When a foil breaks, it sounds like a lightbulb shattering, and a free steel blade flies through the air, uncontrolled and swift. The broken tip pierced Bonfil’s chest beneath his right arm. Blood filled his mouth; he hit the floor within five seconds. Medical students were present, but nothing could be done. He died en route to the hospital.
A Johannesburg magistrate declared the incident accidental. Bonfil’s mother travelled from England and told Wilkinson she now regarded him as her son. He spent time with her family in the UK afterward.

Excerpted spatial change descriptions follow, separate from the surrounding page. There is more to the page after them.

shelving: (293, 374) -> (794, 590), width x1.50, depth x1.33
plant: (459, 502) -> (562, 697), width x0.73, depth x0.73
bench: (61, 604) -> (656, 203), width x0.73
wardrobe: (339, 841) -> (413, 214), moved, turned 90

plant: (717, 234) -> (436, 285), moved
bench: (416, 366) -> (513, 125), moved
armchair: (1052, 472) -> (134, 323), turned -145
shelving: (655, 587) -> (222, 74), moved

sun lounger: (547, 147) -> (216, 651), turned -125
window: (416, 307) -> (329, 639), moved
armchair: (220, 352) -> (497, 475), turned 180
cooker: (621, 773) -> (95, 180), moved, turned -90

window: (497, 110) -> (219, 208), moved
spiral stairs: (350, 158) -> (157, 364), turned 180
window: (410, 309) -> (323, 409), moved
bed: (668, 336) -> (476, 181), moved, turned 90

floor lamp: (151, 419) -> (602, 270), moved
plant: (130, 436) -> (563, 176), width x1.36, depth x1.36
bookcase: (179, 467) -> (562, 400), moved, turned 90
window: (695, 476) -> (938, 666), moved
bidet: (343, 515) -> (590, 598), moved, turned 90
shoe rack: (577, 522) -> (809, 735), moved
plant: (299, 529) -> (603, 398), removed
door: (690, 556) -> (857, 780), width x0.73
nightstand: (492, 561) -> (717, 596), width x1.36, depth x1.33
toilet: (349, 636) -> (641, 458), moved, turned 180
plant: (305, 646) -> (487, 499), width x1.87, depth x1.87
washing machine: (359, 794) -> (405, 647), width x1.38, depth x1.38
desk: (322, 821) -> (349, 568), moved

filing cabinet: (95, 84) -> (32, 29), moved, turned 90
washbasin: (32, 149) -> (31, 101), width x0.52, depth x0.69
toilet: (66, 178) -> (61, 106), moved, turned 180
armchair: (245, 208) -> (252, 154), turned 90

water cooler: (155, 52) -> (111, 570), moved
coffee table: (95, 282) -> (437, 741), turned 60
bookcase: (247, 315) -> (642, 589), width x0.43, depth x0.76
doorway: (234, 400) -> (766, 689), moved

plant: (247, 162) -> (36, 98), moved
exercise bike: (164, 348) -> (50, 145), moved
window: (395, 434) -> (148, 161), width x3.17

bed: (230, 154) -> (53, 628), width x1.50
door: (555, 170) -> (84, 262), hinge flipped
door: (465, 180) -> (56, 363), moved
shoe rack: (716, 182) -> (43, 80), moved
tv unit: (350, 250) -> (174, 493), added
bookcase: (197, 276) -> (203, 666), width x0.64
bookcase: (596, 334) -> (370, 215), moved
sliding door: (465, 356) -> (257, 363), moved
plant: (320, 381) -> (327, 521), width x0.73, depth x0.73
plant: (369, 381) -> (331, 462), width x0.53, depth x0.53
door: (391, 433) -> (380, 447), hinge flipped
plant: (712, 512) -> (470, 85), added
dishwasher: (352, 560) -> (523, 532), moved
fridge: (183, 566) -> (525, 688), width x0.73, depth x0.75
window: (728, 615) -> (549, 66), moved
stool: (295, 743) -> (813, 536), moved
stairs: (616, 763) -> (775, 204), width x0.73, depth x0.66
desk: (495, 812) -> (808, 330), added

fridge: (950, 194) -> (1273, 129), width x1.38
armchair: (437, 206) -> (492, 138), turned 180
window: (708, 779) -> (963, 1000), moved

I spoke with Wilkinson not long ago about the lasting impact. He replied, “Badly,” and then fell silent.
Eleven years later, the same man—who had learned what physics can do to a body—was employed as a contract engineer at the Koeberg nuclear power station, 19 miles north of Cape Town. He was angry with the regime that had conscripted him, sent him to fight a war in Angola he did not support, and turned his nation into an international pariah. In December 1982, in what could be seen as either folly or bravery, he carried four explosives into South Africa’s sole nuclear plant, weeks before it was scheduled to go live. On 17 December he pulled the pins, exited the control room, shared a farewell drink with colleagues, and vanished.
The proprietor of the Hide‑Away guest house in Knysna, a tiny coastal town six hours’ drive from Cape Town and three from Port Elizabeth, claims to know everyone in the area. Her name is Colleen Harding. In her sixties, a former airline worker, she runs the establishment with the calm authority of someone who has appointed herself the suburb’s intelligence service. At breakfast she interrogates guests: What brings you to Knysna? How long will you stay? Who are you visiting?
I told her I was there to see Rodney Wilkinson—white, 76, with no guest house, no website, and no public listing that would help her locate him in her system. She had never heard of him.
But the moment I mentioned Koeberg, her eyes brightened.